Entamer un doctorat implique de poursuivre ses études à un moment de la vie où certaines et certains d’entre nous commencent à réfléchir à la possibilité de fonder une famille. Pour plusieurs « doctorat » et « bébé » sont totalement incompatibles, autant sur le plan professionnel que financier.
J’ai eu la chance d’avoir mon premier enfant lors de mon avant-dernière année de doctorat. Grâce au soutien d’une bourse doctorale des IRSC, j’ai bénéficié d’un congé de maternité d’un an financé par l’organisme, ce qui a permis une certaine stabilité financière malgré l’arrivée d’un bébé.
Dans mon cas, ce n’était d’abord pas dans mes plans, mon but étant de me concentrer sur mon projet. Éventuellement, l’idée d’avoir un enfant s’est présentée puis installée pour de bon. Sachant que je pouvais bénéficier du congé parental des IRSC, le stress relié à l’aspect financier a été moindre. Par contre, j’avais de la difficulté à m’imaginer hors du laboratoire pendant une année entière – qu’allait-il se passer avec mon projet! – et surtout, j’anticipais la réaction de mon superviseur.
Discuter avec lui très tôt de cette éventualité a permis d’éliminer beaucoup d’incertitudes et de monter un plan réaliste pour que la pause engendrée par mon congé de maternité ne soit pas un obstacle à l’obtention de mon doctorat.

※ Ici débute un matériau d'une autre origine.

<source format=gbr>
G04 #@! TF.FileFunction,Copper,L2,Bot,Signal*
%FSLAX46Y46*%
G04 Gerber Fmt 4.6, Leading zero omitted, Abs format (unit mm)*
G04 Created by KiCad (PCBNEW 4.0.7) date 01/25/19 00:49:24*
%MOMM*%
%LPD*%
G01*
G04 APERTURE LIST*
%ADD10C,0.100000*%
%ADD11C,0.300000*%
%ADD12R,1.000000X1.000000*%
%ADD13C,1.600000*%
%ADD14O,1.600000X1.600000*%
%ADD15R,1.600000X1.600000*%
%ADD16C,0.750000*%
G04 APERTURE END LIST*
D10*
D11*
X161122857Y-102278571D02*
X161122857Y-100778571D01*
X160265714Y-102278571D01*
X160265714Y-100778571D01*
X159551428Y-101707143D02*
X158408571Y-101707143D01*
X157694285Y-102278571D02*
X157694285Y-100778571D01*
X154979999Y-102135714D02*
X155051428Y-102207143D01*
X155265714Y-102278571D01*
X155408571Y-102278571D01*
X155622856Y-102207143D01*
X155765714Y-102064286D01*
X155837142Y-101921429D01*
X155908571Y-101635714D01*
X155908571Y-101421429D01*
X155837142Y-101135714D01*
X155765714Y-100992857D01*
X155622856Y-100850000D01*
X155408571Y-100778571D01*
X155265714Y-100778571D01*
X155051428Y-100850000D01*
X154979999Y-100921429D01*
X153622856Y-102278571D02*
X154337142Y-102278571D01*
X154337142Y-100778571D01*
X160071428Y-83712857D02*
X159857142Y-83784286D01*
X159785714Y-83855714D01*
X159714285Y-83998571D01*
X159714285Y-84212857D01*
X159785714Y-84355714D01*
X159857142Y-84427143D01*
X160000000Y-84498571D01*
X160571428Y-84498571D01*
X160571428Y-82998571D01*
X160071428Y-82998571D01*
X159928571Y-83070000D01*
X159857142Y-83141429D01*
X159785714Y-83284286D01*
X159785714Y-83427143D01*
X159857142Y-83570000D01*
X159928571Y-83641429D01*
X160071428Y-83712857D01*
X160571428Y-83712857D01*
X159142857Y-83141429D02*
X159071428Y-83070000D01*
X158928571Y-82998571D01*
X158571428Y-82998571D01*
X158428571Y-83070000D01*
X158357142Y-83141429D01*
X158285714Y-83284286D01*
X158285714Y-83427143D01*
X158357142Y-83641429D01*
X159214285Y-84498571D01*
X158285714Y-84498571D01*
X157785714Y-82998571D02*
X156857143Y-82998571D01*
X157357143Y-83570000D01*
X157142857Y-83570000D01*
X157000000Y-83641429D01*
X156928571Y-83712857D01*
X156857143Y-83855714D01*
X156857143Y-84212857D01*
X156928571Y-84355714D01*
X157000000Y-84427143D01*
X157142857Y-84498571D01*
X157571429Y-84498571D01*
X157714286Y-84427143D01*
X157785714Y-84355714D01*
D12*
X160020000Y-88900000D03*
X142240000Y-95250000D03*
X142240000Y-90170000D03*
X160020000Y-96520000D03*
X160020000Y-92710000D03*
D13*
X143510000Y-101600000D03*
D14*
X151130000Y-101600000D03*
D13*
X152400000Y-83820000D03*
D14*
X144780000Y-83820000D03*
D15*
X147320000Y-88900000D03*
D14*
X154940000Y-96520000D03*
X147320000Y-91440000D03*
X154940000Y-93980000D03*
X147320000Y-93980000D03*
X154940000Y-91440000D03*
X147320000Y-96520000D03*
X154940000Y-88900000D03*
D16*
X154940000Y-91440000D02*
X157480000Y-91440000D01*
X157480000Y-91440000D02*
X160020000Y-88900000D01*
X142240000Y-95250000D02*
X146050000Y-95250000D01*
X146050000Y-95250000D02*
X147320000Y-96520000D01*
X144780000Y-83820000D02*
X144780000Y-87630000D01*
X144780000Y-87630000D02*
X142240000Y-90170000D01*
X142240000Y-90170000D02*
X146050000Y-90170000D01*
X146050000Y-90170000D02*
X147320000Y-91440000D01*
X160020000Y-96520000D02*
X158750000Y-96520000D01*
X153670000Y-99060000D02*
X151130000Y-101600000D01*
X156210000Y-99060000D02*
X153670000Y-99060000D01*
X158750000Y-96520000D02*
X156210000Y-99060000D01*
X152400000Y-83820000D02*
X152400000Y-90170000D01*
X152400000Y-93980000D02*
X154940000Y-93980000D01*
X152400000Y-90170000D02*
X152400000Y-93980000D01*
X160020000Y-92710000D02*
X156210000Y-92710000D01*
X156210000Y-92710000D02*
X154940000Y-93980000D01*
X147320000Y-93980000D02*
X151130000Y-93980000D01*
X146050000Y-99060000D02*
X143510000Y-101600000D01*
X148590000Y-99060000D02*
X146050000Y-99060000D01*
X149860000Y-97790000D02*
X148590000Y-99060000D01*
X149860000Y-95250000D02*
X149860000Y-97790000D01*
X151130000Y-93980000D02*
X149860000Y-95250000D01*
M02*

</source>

La communication et le soutien de mon superviseur dans ce projet « extrascientifique » ont été inestimables. L’ouverture sur une grossesse probable nous a permis de planifier les expériences et les priorités pour les mois avant mon congé, pour éviter que mon départ n’affecte trop la progression du projet. Sur le plan personnel, cela m’a enlevé beaucoup d’angoisse sur le fait « d’abandonner » mon projet pendant un an.

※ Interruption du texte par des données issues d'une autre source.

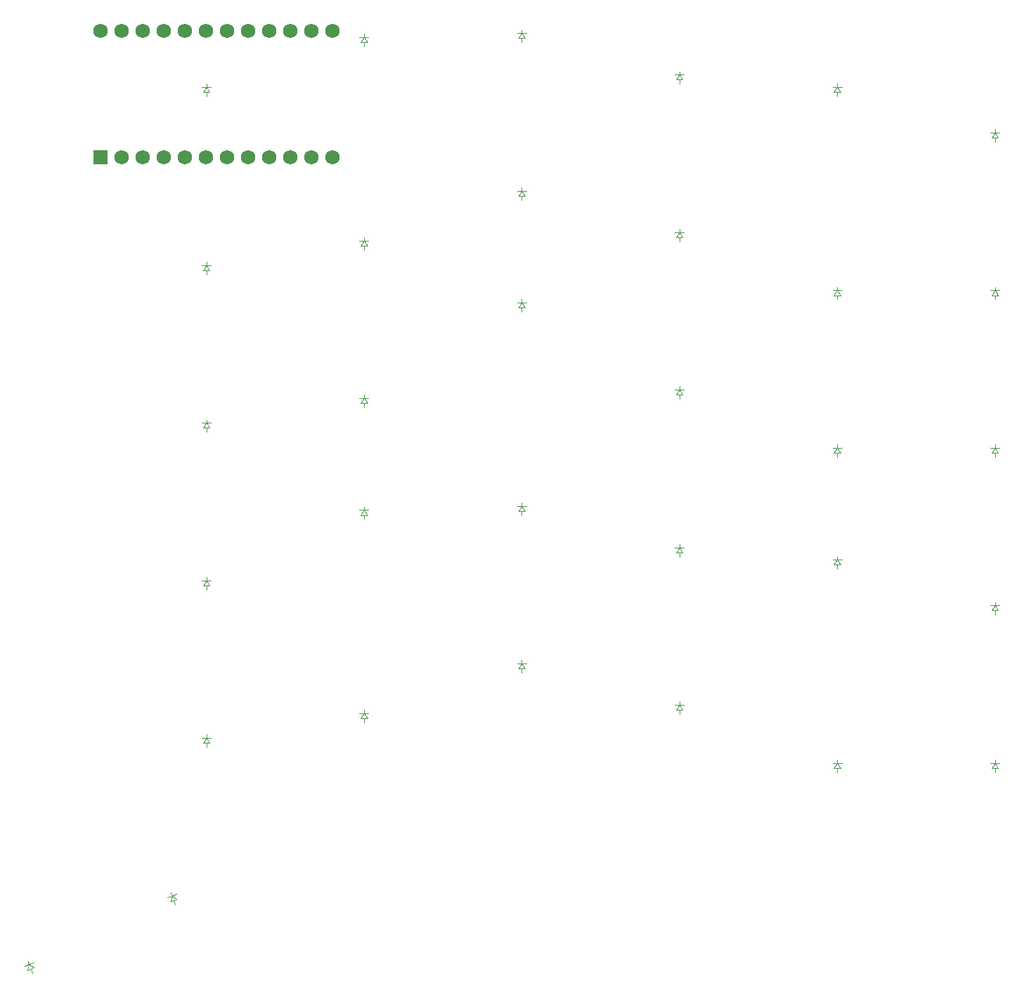
<source format=gbo>
%TF.GenerationSoftware,KiCad,Pcbnew,9.0.6*%
%TF.CreationDate,2025-11-12T17:31:49+01:00*%
%TF.ProjectId,right_finished,72696768-745f-4666-996e-69736865642e,1*%
%TF.SameCoordinates,Original*%
%TF.FileFunction,Legend,Bot*%
%TF.FilePolarity,Positive*%
%FSLAX46Y46*%
G04 Gerber Fmt 4.6, Leading zero omitted, Abs format (unit mm)*
G04 Created by KiCad (PCBNEW 9.0.6) date 2025-11-12 17:31:49*
%MOMM*%
%LPD*%
G01*
G04 APERTURE LIST*
%ADD10C,0.100000*%
%ADD11R,1.752600X1.752600*%
%ADD12C,1.752600*%
G04 APERTURE END LIST*
D10*
%TO.C,D11*%
X232625000Y-135300000D02*
X233025000Y-134700000D01*
X233025000Y-134300000D02*
X233025000Y-134700000D01*
X233025000Y-134700000D02*
X232475000Y-134700000D01*
X233025000Y-134700000D02*
X233425000Y-135300000D01*
X233025000Y-134700000D02*
X233575000Y-134700000D01*
X233025000Y-135300000D02*
X233025000Y-135800000D01*
X233425000Y-135300000D02*
X232625000Y-135300000D01*
%TO.C,D29*%
X194625000Y-92800000D02*
X195025000Y-92200000D01*
X195025000Y-91800000D02*
X195025000Y-92200000D01*
X195025000Y-92200000D02*
X194475000Y-92200000D01*
X195025000Y-92200000D02*
X195425000Y-92800000D01*
X195025000Y-92200000D02*
X195575000Y-92200000D01*
X195025000Y-92800000D02*
X195025000Y-93300000D01*
X195425000Y-92800000D02*
X194625000Y-92800000D01*
%TO.C,D25*%
X251625000Y-155800000D02*
X252025000Y-155200000D01*
X252025000Y-154800000D02*
X252025000Y-155200000D01*
X252025000Y-155200000D02*
X251475000Y-155200000D01*
X252025000Y-155200000D02*
X252425000Y-155800000D01*
X252025000Y-155200000D02*
X252575000Y-155200000D01*
X252025000Y-155800000D02*
X252025000Y-156300000D01*
X252425000Y-155800000D02*
X251625000Y-155800000D01*
%TO.C,D7*%
X251625000Y-142300000D02*
X252025000Y-141700000D01*
X252025000Y-141300000D02*
X252025000Y-141700000D01*
X252025000Y-141700000D02*
X251475000Y-141700000D01*
X252025000Y-141700000D02*
X252425000Y-142300000D01*
X252025000Y-141700000D02*
X252575000Y-141700000D01*
X252025000Y-142300000D02*
X252025000Y-142800000D01*
X252425000Y-142300000D02*
X251625000Y-142300000D01*
%TO.C,D14*%
X213625000Y-168300000D02*
X214025000Y-167700000D01*
X214025000Y-167300000D02*
X214025000Y-167700000D01*
X214025000Y-167700000D02*
X213475000Y-167700000D01*
X214025000Y-167700000D02*
X214425000Y-168300000D01*
X214025000Y-167700000D02*
X214575000Y-167700000D01*
X214025000Y-168300000D02*
X214025000Y-168800000D01*
X214425000Y-168300000D02*
X213625000Y-168300000D01*
%TO.C,D6*%
X251625000Y-180300000D02*
X252025000Y-179700000D01*
X252025000Y-179300000D02*
X252025000Y-179700000D01*
X252025000Y-179700000D02*
X251475000Y-179700000D01*
X252025000Y-179700000D02*
X252425000Y-180300000D01*
X252025000Y-179700000D02*
X252575000Y-179700000D01*
X252025000Y-180300000D02*
X252025000Y-180800000D01*
X252425000Y-180300000D02*
X251625000Y-180300000D01*
%TO.C,D28*%
X194625000Y-149800000D02*
X195025000Y-149200000D01*
X195025000Y-148800000D02*
X195025000Y-149200000D01*
X195025000Y-149200000D02*
X194475000Y-149200000D01*
X195025000Y-149200000D02*
X195425000Y-149800000D01*
X195025000Y-149200000D02*
X195575000Y-149200000D01*
X195025000Y-149800000D02*
X195025000Y-150300000D01*
X195425000Y-149800000D02*
X194625000Y-149800000D01*
%TO.C,D21*%
X175625000Y-177300000D02*
X176025000Y-176700000D01*
X176025000Y-176300000D02*
X176025000Y-176700000D01*
X176025000Y-176700000D02*
X175475000Y-176700000D01*
X176025000Y-176700000D02*
X176425000Y-177300000D01*
X176025000Y-176700000D02*
X176575000Y-176700000D01*
X176025000Y-177300000D02*
X176025000Y-177800000D01*
X176425000Y-177300000D02*
X175625000Y-177300000D01*
%TO.C,D1*%
X270625000Y-180300000D02*
X271025000Y-179700000D01*
X271025000Y-179300000D02*
X271025000Y-179700000D01*
X271025000Y-179700000D02*
X270475000Y-179700000D01*
X271025000Y-179700000D02*
X271425000Y-180300000D01*
X271025000Y-179700000D02*
X271575000Y-179700000D01*
X271025000Y-180300000D02*
X271025000Y-180800000D01*
X271425000Y-180300000D02*
X270625000Y-180300000D01*
%TO.C,D17*%
X213625000Y-92300000D02*
X214025000Y-91700000D01*
X214025000Y-91300000D02*
X214025000Y-91700000D01*
X214025000Y-91700000D02*
X213475000Y-91700000D01*
X214025000Y-91700000D02*
X214425000Y-92300000D01*
X214025000Y-91700000D02*
X214575000Y-91700000D01*
X214025000Y-92300000D02*
X214025000Y-92800000D01*
X214425000Y-92300000D02*
X213625000Y-92300000D01*
%TO.C,D22*%
X175625000Y-158300000D02*
X176025000Y-157700000D01*
X176025000Y-157300000D02*
X176025000Y-157700000D01*
X176025000Y-157700000D02*
X175475000Y-157700000D01*
X176025000Y-157700000D02*
X176425000Y-158300000D01*
X176025000Y-157700000D02*
X176575000Y-157700000D01*
X176025000Y-158300000D02*
X176025000Y-158800000D01*
X176425000Y-158300000D02*
X175625000Y-158300000D01*
%TO.C,D23*%
X175625000Y-139300000D02*
X176025000Y-138700000D01*
X176025000Y-138300000D02*
X176025000Y-138700000D01*
X176025000Y-138700000D02*
X175475000Y-138700000D01*
X176025000Y-138700000D02*
X176425000Y-139300000D01*
X176025000Y-138700000D02*
X176575000Y-138700000D01*
X176025000Y-139300000D02*
X176025000Y-139800000D01*
X176425000Y-139300000D02*
X175625000Y-139300000D01*
%TO.C,D16*%
X213625000Y-111300000D02*
X214025000Y-110700000D01*
X214025000Y-110300000D02*
X214025000Y-110700000D01*
X214025000Y-110700000D02*
X213475000Y-110700000D01*
X214025000Y-110700000D02*
X214425000Y-111300000D01*
X214025000Y-110700000D02*
X214575000Y-110700000D01*
X214025000Y-111300000D02*
X214025000Y-111800000D01*
X214425000Y-111300000D02*
X213625000Y-111300000D01*
%TO.C,D31*%
X171711301Y-196392898D02*
X171881966Y-195692275D01*
X171745158Y-195316398D02*
X171881966Y-195692275D01*
X171881966Y-195692275D02*
X171365135Y-195880386D01*
X171881966Y-195692275D02*
X172398797Y-195504164D01*
X171881966Y-195692275D02*
X172463055Y-196119282D01*
X172087178Y-196256090D02*
X172258188Y-196725936D01*
X172463055Y-196119282D02*
X171711301Y-196392898D01*
%TO.C,D18*%
X194625000Y-174300000D02*
X195025000Y-173700000D01*
X195025000Y-173300000D02*
X195025000Y-173700000D01*
X195025000Y-173700000D02*
X194475000Y-173700000D01*
X195025000Y-173700000D02*
X195425000Y-174300000D01*
X195025000Y-173700000D02*
X195575000Y-173700000D01*
X195025000Y-174300000D02*
X195025000Y-174800000D01*
X195425000Y-174300000D02*
X194625000Y-174300000D01*
%TO.C,D3*%
X270625000Y-142300000D02*
X271025000Y-141700000D01*
X271025000Y-141300000D02*
X271025000Y-141700000D01*
X271025000Y-141700000D02*
X270475000Y-141700000D01*
X271025000Y-141700000D02*
X271425000Y-142300000D01*
X271025000Y-141700000D02*
X271575000Y-141700000D01*
X271025000Y-142300000D02*
X271025000Y-142800000D01*
X271425000Y-142300000D02*
X270625000Y-142300000D01*
%TO.C,D20*%
X194625000Y-117300000D02*
X195025000Y-116700000D01*
X195025000Y-116300000D02*
X195025000Y-116700000D01*
X195025000Y-116700000D02*
X194475000Y-116700000D01*
X195025000Y-116700000D02*
X195425000Y-117300000D01*
X195025000Y-116700000D02*
X195575000Y-116700000D01*
X195025000Y-117300000D02*
X195025000Y-117800000D01*
X195425000Y-117300000D02*
X194625000Y-117300000D01*
%TO.C,D19*%
X194625000Y-136300000D02*
X195025000Y-135700000D01*
X195025000Y-135300000D02*
X195025000Y-135700000D01*
X195025000Y-135700000D02*
X194475000Y-135700000D01*
X195025000Y-135700000D02*
X195425000Y-136300000D01*
X195025000Y-135700000D02*
X195575000Y-135700000D01*
X195025000Y-136300000D02*
X195025000Y-136800000D01*
X195425000Y-136300000D02*
X194625000Y-136300000D01*
%TO.C,D12*%
X232625000Y-116300000D02*
X233025000Y-115700000D01*
X233025000Y-115300000D02*
X233025000Y-115700000D01*
X233025000Y-115700000D02*
X232475000Y-115700000D01*
X233025000Y-115700000D02*
X233425000Y-116300000D01*
X233025000Y-115700000D02*
X233575000Y-115700000D01*
X233025000Y-116300000D02*
X233025000Y-116800000D01*
X233425000Y-116300000D02*
X232625000Y-116300000D01*
%TO.C,D9*%
X232625000Y-173300000D02*
X233025000Y-172700000D01*
X233025000Y-172300000D02*
X233025000Y-172700000D01*
X233025000Y-172700000D02*
X232475000Y-172700000D01*
X233025000Y-172700000D02*
X233425000Y-173300000D01*
X233025000Y-172700000D02*
X233575000Y-172700000D01*
X233025000Y-173300000D02*
X233025000Y-173800000D01*
X233425000Y-173300000D02*
X232625000Y-173300000D01*
%TO.C,D27*%
X213625000Y-124800000D02*
X214025000Y-124200000D01*
X214025000Y-123800000D02*
X214025000Y-124200000D01*
X214025000Y-124200000D02*
X213475000Y-124200000D01*
X214025000Y-124200000D02*
X214425000Y-124800000D01*
X214025000Y-124200000D02*
X214575000Y-124200000D01*
X214025000Y-124800000D02*
X214025000Y-125300000D01*
X214425000Y-124800000D02*
X213625000Y-124800000D01*
%TO.C,D10*%
X232625000Y-154300000D02*
X233025000Y-153700000D01*
X233025000Y-153300000D02*
X233025000Y-153700000D01*
X233025000Y-153700000D02*
X232475000Y-153700000D01*
X233025000Y-153700000D02*
X233425000Y-154300000D01*
X233025000Y-153700000D02*
X233575000Y-153700000D01*
X233025000Y-154300000D02*
X233025000Y-154800000D01*
X233425000Y-154300000D02*
X232625000Y-154300000D01*
%TO.C,D13*%
X232625000Y-97300000D02*
X233025000Y-96700000D01*
X233025000Y-96300000D02*
X233025000Y-96700000D01*
X233025000Y-96700000D02*
X232475000Y-96700000D01*
X233025000Y-96700000D02*
X233425000Y-97300000D01*
X233025000Y-96700000D02*
X233575000Y-96700000D01*
X233025000Y-97300000D02*
X233025000Y-97800000D01*
X233425000Y-97300000D02*
X232625000Y-97300000D01*
%TO.C,D4*%
X270625000Y-123300000D02*
X271025000Y-122700000D01*
X271025000Y-122300000D02*
X271025000Y-122700000D01*
X271025000Y-122700000D02*
X270475000Y-122700000D01*
X271025000Y-122700000D02*
X271425000Y-123300000D01*
X271025000Y-122700000D02*
X271575000Y-122700000D01*
X271025000Y-123300000D02*
X271025000Y-123800000D01*
X271425000Y-123300000D02*
X270625000Y-123300000D01*
%TO.C,D2*%
X270625000Y-161300000D02*
X271025000Y-160700000D01*
X271025000Y-160300000D02*
X271025000Y-160700000D01*
X271025000Y-160700000D02*
X270475000Y-160700000D01*
X271025000Y-160700000D02*
X271425000Y-161300000D01*
X271025000Y-160700000D02*
X271575000Y-160700000D01*
X271025000Y-161300000D02*
X271025000Y-161800000D01*
X271425000Y-161300000D02*
X270625000Y-161300000D01*
%TO.C,D8*%
X251625000Y-123300000D02*
X252025000Y-122700000D01*
X252025000Y-122300000D02*
X252025000Y-122700000D01*
X252025000Y-122700000D02*
X251475000Y-122700000D01*
X252025000Y-122700000D02*
X252425000Y-123300000D01*
X252025000Y-122700000D02*
X252575000Y-122700000D01*
X252025000Y-123300000D02*
X252025000Y-123800000D01*
X252425000Y-123300000D02*
X251625000Y-123300000D01*
%TO.C,D5*%
X270625000Y-104300000D02*
X271025000Y-103700000D01*
X271025000Y-103300000D02*
X271025000Y-103700000D01*
X271025000Y-103700000D02*
X270475000Y-103700000D01*
X271025000Y-103700000D02*
X271425000Y-104300000D01*
X271025000Y-103700000D02*
X271575000Y-103700000D01*
X271025000Y-104300000D02*
X271025000Y-104800000D01*
X271425000Y-104300000D02*
X270625000Y-104300000D01*
%TO.C,D26*%
X251625000Y-98800000D02*
X252025000Y-98200000D01*
X252025000Y-97800000D02*
X252025000Y-98200000D01*
X252025000Y-98200000D02*
X251475000Y-98200000D01*
X252025000Y-98200000D02*
X252425000Y-98800000D01*
X252025000Y-98200000D02*
X252575000Y-98200000D01*
X252025000Y-98800000D02*
X252025000Y-99300000D01*
X252425000Y-98800000D02*
X251625000Y-98800000D01*
%TO.C,D24*%
X175625000Y-120300000D02*
X176025000Y-119700000D01*
X176025000Y-119300000D02*
X176025000Y-119700000D01*
X176025000Y-119700000D02*
X175475000Y-119700000D01*
X176025000Y-119700000D02*
X176425000Y-120300000D01*
X176025000Y-119700000D02*
X176575000Y-119700000D01*
X176025000Y-120300000D02*
X176025000Y-120800000D01*
X176425000Y-120300000D02*
X175625000Y-120300000D01*
%TO.C,D32*%
X154506979Y-204676697D02*
X154677644Y-203976074D01*
X154540836Y-203600197D02*
X154677644Y-203976074D01*
X154677644Y-203976074D02*
X154160813Y-204164185D01*
X154677644Y-203976074D02*
X155194475Y-203787963D01*
X154677644Y-203976074D02*
X155258733Y-204403081D01*
X154882856Y-204539889D02*
X155053866Y-205009735D01*
X155258733Y-204403081D02*
X154506979Y-204676697D01*
%TO.C,D15*%
X213625000Y-149300000D02*
X214025000Y-148700000D01*
X214025000Y-148300000D02*
X214025000Y-148700000D01*
X214025000Y-148700000D02*
X213475000Y-148700000D01*
X214025000Y-148700000D02*
X214425000Y-149300000D01*
X214025000Y-148700000D02*
X214575000Y-148700000D01*
X214025000Y-149300000D02*
X214025000Y-149800000D01*
X214425000Y-149300000D02*
X213625000Y-149300000D01*
%TO.C,D30*%
X175625000Y-98800000D02*
X176025000Y-98200000D01*
X176025000Y-97800000D02*
X176025000Y-98200000D01*
X176025000Y-98200000D02*
X175475000Y-98200000D01*
X176025000Y-98200000D02*
X176425000Y-98800000D01*
X176025000Y-98200000D02*
X176575000Y-98200000D01*
X176025000Y-98800000D02*
X176025000Y-99300000D01*
X176425000Y-98800000D02*
X175625000Y-98800000D01*
%TD*%
D11*
%TO.C,MCU1*%
X163255000Y-106670000D03*
D12*
X165795000Y-106670000D03*
X168335000Y-106670000D03*
X170875000Y-106670000D03*
X173415000Y-106670000D03*
X175955000Y-106670000D03*
X178495000Y-106670000D03*
X181035000Y-106670000D03*
X183575000Y-106670000D03*
X186115000Y-106670000D03*
X188655000Y-106670000D03*
X191195000Y-106670000D03*
X163255000Y-91430000D03*
X165795000Y-91430000D03*
X168335000Y-91430000D03*
X170875000Y-91430000D03*
X173415000Y-91430000D03*
X175955000Y-91430000D03*
X178495000Y-91430000D03*
X181035000Y-91430000D03*
X183575000Y-91430000D03*
X186115000Y-91430000D03*
X188655000Y-91430000D03*
X191195000Y-91430000D03*
%TD*%
M02*

</source>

Après mon année d’arrêt, le retour au laboratoire a été plus difficile qu’anticipé. En plus du fait qu’il y avait beaucoup de nouveaux étudiants, et donc une dynamique de laboratoire différente d’avant mon congé, je devais aussi planifier mon horaire en fonction de ma famille. Moi qui aimais arriver très tôt et qui pouvais passer 12 heures par jour au laboratoire, je devais maintenant prendre en considération l’horaire de la garderie, et être en mesure de passer du temps avec ma fille.

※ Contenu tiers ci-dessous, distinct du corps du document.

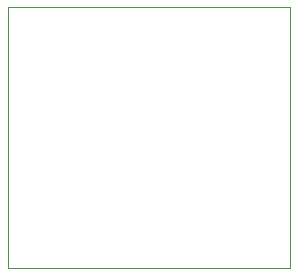
<source format=gbr>
%TF.GenerationSoftware,KiCad,Pcbnew,(5.99.0-3349-g91c4a681c)*%
%TF.CreationDate,2020-09-24T22:53:04-07:00*%
%TF.ProjectId,mod_clip,6d6f645f-636c-4697-902e-6b696361645f,rev?*%
%TF.SameCoordinates,Original*%
%TF.FileFunction,Profile,NP*%
%FSLAX46Y46*%
G04 Gerber Fmt 4.6, Leading zero omitted, Abs format (unit mm)*
G04 Created by KiCad (PCBNEW (5.99.0-3349-g91c4a681c)) date 2020-09-24 22:53:04*
%MOMM*%
%LPD*%
G01*
G04 APERTURE LIST*
%TA.AperFunction,Profile*%
%ADD10C,0.100000*%
%TD*%
G04 APERTURE END LIST*
D10*
X78994000Y-157734000D02*
X102870000Y-157734000D01*
X102870000Y-157734000D02*
X102870000Y-135636000D01*
X102870000Y-135636000D02*
X78994000Y-135636000D01*
X78994000Y-135636000D02*
X78994000Y-157734000D01*
M02*

</source>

Lors de mon retour, j’ai aussi réalisé que malgré le fait que je restais impliquée dans le laboratoire, j’avais « décrochée » plus que ce que je croyais au cours de mon année d’arrêt. J’ai dû faire un peu de rattrapage pour me remettre à jour sur la littérature et les nouveaux développements en lien avec mon projet. Ayant en tête un plan précis pour la date de soumission de ma thèse et ce que je souhaitais y inclure, j’ai fait le choix de sacrifier quelques fins de semaine avec ma famille pour me consacrer entièrement à l’écriture de ma thèse et respecter les délais que je m’étais moi-même fixés. Heureusement, ma famille et mes proches m’ont offert un soutien indéfectible dans cette période plus difficile pour la conciliation du travail et de la famille. À travers cela, j’ai dû apprendre à balancer mon côté « workaholic » avec le besoin de passer du temps en famille. Cet apprentissage me sert encore aujourd’hui dans ma vie professionnelle.
En somme, je considère que le fait de fonder une famille pendant mon doctorat a été l’une des meilleures décisions que j’ai prises. Cela m’a fait vivre des moments familiaux et professionnels inoubliables, dont des congrès scientifiques et plusieurs activités de laboratoire accompagnés de ma famille. Le moment dont je reste le plus fière jusqu’à présent est d’avoir eu ma fille avec moi lors de ma défense de thèse l’an dernier.
J’espère vous avoir démontré qu’avec une bonne communication et beaucoup de planification « doctorat » et « bébé » sont des mots tout à fait compatibles.